** Opening PASSAGE block **
Had we started from a more elaborate Lagrangian we might have generated 
$J_A^\mu(x)$ with extra derivatives. However in the ``Soft 
pion'' limit - which is almost achieved here - the minimal form of
equation [\ref{eqn_c7val}] with just one derivative may dominate.
  
      The complete effective Lagrangian for the tau decay also contains the 
lepton current:

\begin{eqnarray}
  {\cal L} &=& {G_F\over\sqrt{2}}\int\,d^4x
\overline{\Psi}_\tau(x)\gamma_\mu\gamma_5\Psi_\nu(x)c_7(\partial_\mu\phi)\phi^6
\label{eqn_taulag}
\end{eqnarray}

using $\partial_\mu\phi^7 \approx 7(\partial_\mu\phi)\phi^6$, 
$\parslash\Psi_\tau(x) = m_\tau\Psi_\tau(x)$, $\parslash\Psi_\nu(x)=0$,
$\gamma_5\Psi_\nu = \Psi_\nu$ and 
intergrating by parts we can rewrite the decay Lagrangian as:

\begin{eqnarray}
  {\cal L}^{\hbox{eff}} &=& {c_7\over 7}{G_f\over(2f_\pi)^5}m_\tau\Psi_\tau(x)\Psi_{\nu_\tau}(x)\phi^7(x)
** Closing PASSAGE block **
** Opening SUPPLIED DATA block **
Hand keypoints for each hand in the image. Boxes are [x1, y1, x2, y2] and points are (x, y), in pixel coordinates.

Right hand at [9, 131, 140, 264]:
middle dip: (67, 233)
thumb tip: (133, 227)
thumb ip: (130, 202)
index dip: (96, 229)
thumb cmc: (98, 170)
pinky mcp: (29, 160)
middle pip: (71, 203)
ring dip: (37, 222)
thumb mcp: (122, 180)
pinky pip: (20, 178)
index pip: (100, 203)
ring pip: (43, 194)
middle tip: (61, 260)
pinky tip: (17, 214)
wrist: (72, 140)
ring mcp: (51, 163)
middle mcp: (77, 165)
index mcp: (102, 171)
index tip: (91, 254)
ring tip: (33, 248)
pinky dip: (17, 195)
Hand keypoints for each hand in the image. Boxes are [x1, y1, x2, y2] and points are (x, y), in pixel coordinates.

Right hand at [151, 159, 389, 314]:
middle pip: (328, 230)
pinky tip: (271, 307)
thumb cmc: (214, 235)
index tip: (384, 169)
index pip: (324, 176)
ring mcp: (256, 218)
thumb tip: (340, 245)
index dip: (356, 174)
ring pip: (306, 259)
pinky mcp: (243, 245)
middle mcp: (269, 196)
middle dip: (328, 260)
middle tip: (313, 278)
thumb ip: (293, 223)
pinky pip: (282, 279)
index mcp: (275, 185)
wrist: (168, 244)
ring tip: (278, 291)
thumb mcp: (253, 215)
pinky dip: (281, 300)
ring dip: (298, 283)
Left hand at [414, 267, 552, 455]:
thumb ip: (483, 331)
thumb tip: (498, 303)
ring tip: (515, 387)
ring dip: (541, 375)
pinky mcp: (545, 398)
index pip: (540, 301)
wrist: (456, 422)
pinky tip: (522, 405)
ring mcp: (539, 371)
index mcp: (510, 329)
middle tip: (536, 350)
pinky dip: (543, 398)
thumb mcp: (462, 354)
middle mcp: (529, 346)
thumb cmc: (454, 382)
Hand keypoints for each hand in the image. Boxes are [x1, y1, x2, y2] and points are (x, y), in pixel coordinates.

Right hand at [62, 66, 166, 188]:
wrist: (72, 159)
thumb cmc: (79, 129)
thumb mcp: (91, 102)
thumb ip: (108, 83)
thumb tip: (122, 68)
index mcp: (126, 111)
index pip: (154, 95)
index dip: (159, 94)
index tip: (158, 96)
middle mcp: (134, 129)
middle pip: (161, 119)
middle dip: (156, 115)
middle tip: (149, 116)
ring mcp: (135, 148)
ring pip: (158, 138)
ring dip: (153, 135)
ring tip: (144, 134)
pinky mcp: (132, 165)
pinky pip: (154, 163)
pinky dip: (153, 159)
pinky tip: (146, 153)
** Closing SUPPLIED DATA block **
[EXERCISES TO COMPLETE]
- 1) Translate this sentence from the passage on tau decay into French: "The complete effective Lagrangian for the tau decay also contains the lepton current."
- 2) Revise the passage on tau decay, starting with "Had we started" and going on through "derivative may dominate.", so that "elaborate" becomes "complicated".

[OUTPUTS FOR THE TASKS]
- 1) Le lagrangien effectif complet de la désintégration du tau contient également le courant leptonique.

- 2)
Had we started from a more complicated Lagrangian we might have generated 
$J_A^\mu(x)$ with extra derivatives. However in the ``Soft 
pion'' limit - which is almost achieved here - the minimal form of
equation [\ref{eqn_c7val}] with just one derivative may dominate.